Shopping and mother-daughter bonding

Posted Sep 6 2019, 2:30 am in , , ,

Shopping together is one of the things I enjoyed (and miss) doing with my mother. Although we usually didn’t buy much, wandering around the shops and then having lunch was when Mom and I had some of our best talks.

In between teaching me how to spot a bargain, upcycle a dated outfit with trendy accessories, and drawing inspiration from seasonal fashions (including our shared love of shoes), it was during those times that I learned much about my mom’s life and how she lived it. And as I cleared out her closet after her death, most pieces of clothing carried a memory, not only about having seen her wear a particular item but often when she bought it, too.

English Rose and I have shopped together since she was a baby, and when we lived in England, we often took the train from our village to the nearest big town to visit a shopping centre there. From an early age, she too was fascinated by shoes, especially sparkly ones, and counted on stopping for a drink and biscuit (cookie) before making the journey home.

Indeed, when I think of Marks & Spencer, a famous British department store, I’m always reminded of when a toddler English Rose unbuckled the supposedly child-resistant restraint on her pushchair (stroller) and, whilst I paid for a purchase, scampered away at speed, getting within striking distance of an escalator before I caught up with her.

English Rose celebrated her sixteenth birthday this week and these days, our shopping trips are, of course, much different. Since shopping is something she usually does with friends, I was honoured when she asked me to come with she and a friend for a back-to-school shopping trip in the city—and not only as a needed source of transport!

As we looked at clothes together, I thought of many other shopping trips—past, present and, I hope to come.  

Like my dear mom, English Rose has a keen eye for a bargain and snagged a graphic T-shirt for only a dollar as part of a special promotion.

She also was armed with a list and map of the mall with stores to visit highlighted on her phone to ensure she paced herself—as needed to manage the various medical conditions that are now part of her life.

And not least, she was savvy about colours, style, fabric quality, washing instructions, durability, and use versus garment cost.

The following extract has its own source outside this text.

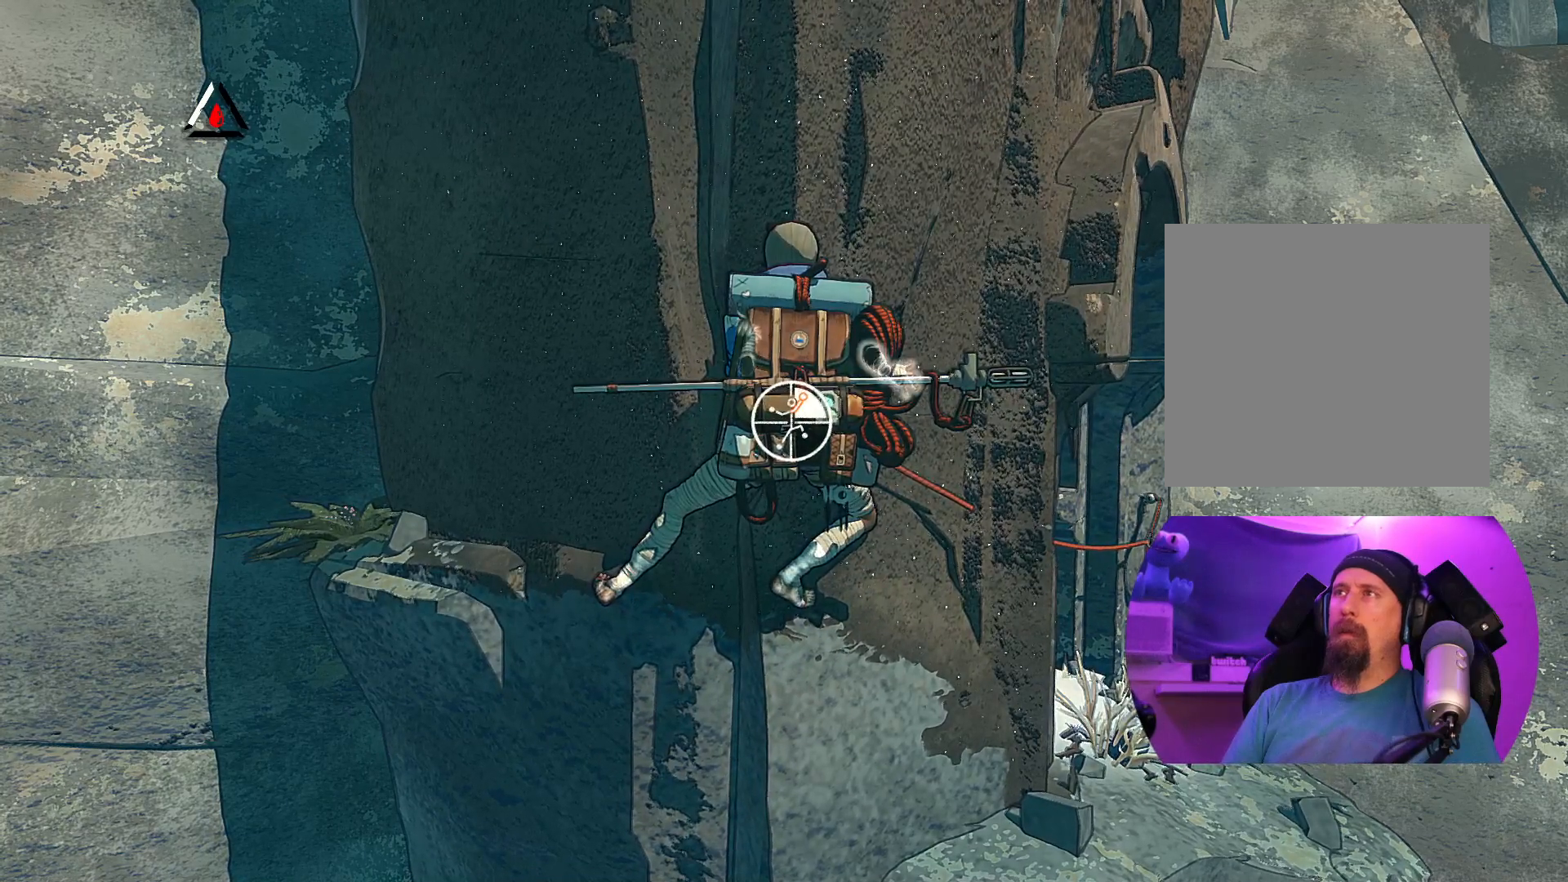
{"buttons": ["R1"], "left_stick": "center", "right_stick": "down", "events": [[17, "left_stick", "center"], [217, "R3", "down"], [217, "right_stick", "down"], [317, "R3", "up"]]}
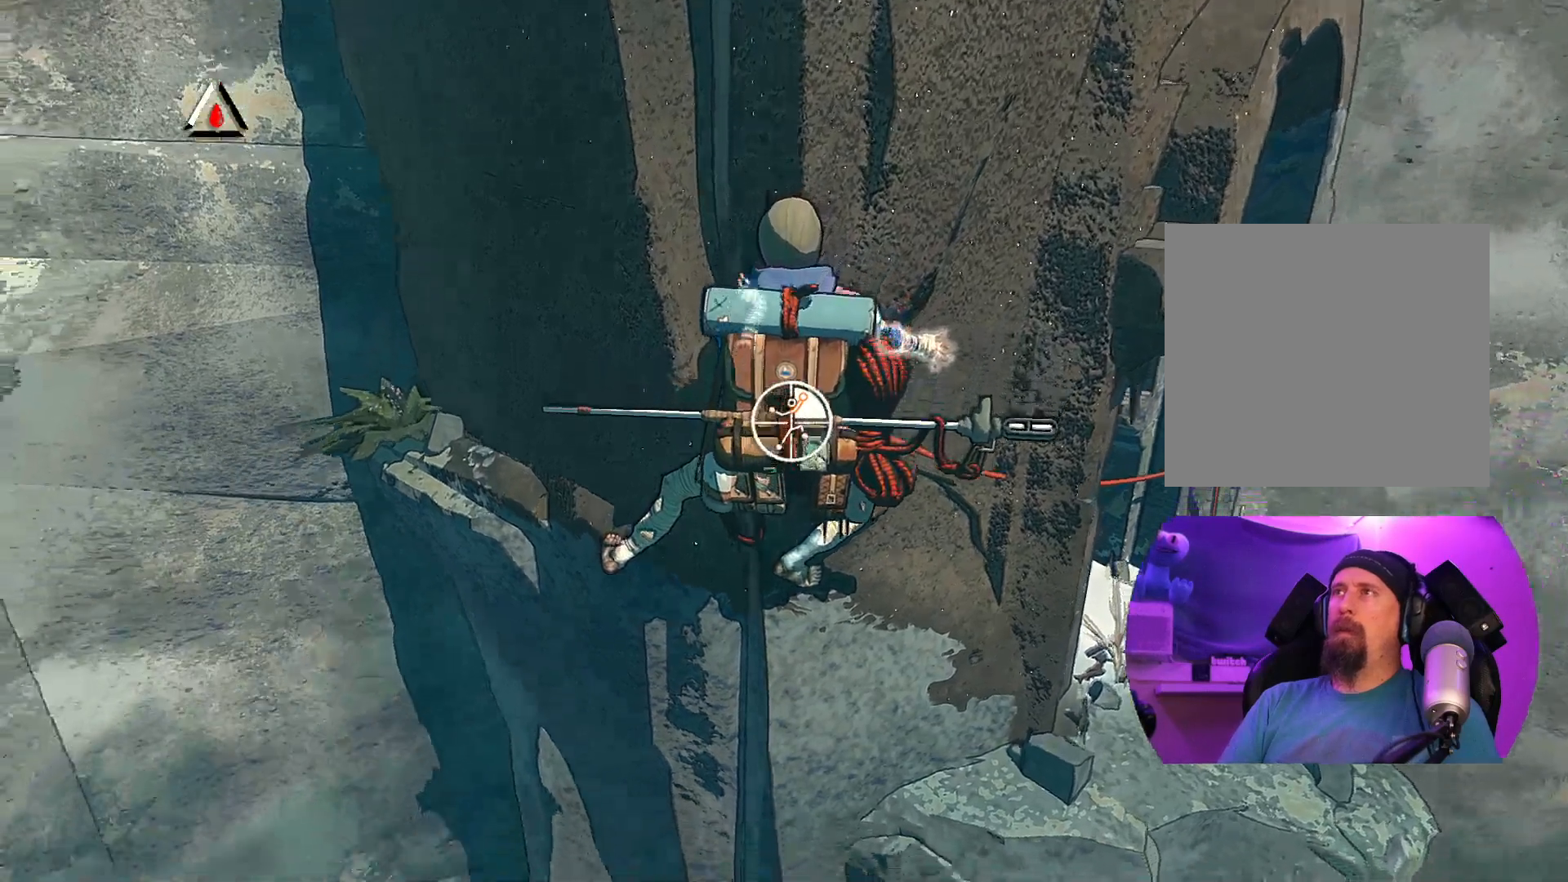
{"buttons": ["R1"], "left_stick": "center", "right_stick": "up-right", "events": [[233, "right_stick", "center"], [400, "right_stick", "up-right"]]}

At the end of the day, we came home with several bulging shopping bags because a trip to the city isn’t a frequent occurrence for us.

However, I came home with much more beyond the ‘Millennial pink’ cardigan English Rose assures me is just what I need to update my autumn wardrobe. Rather, I have more happy memories to keep in my heart of a special bonding time with a daughter who is also becoming a friend.

And just maybe, my mom was with us in spirit and nodded in wry amusement and with memories of her own when her words came out of my mouth as I told English Rose that a certain item of clothing was too revealing, at least when she was still living at home!

Writing news…

Mother-daughter relationships are a hallmark of my fiction and in my new book, The Wishing Tree in Irish Falls, the heroine, Annie, is a single mom navigating life with her sixteen-year-old daughter, Hannah, with advice (welcome or not) from her own mother, Maureen. I enjoyed writing these family dynamics and hope fictional experiences resonate with some in your own life.

Advance reviews are now coming in, and I’m grateful for how readers are taking Annie and Seth’s story, Quinn’s Bakery, and small-town Irish Falls into their lives and hearts.

Misty at Reds Romance Reviews called it a “delightful little tale” and said “I was in the mood for a sweet story that would give me the feels, and this one hit the mark.”

The reviewer at Reads A Latte Thrillers (who dipped into a new genre to take a chance on my book) “loved every inch of it” and described the story as “absolutely adorable…in the best possible way.”

That reviewer also made me smile by “craving Annie’s famous cheesecake”  because my fictional heroine’s signature bake was inspired by Nanaimo Bars, a Canadian favourite and one of many sweet treats that came from my mother’s kitchen.

The Wishing Tree in Irish Falls is out on October 9 and if you’re interested, mark it as “to-read” on Goodreads and/or pre-order the Kindle copy on all Amazon platforms including Amazon.com, Amazon Canada & Amazon UK. In the UK and Canada, The Wishing Tree in Irish Falls is also free in Kindle Unlimited. 

 

2 Comments

Comments

2 responses to “Shopping and mother-daughter bonding”

  1. Anne Kinch says:

    Hi Jen – I’ve enjoyed your last two blogs – just got caught up as we were away. You are such a beautiful writer!! Also loved the pictures which took me back down memory lane as did the thoughts of shopping with my own mom so many years ago and with my daughter now. We are lucky to have those experiences!. Looking forward to reading your new book in a few weeks!!! Congrats again.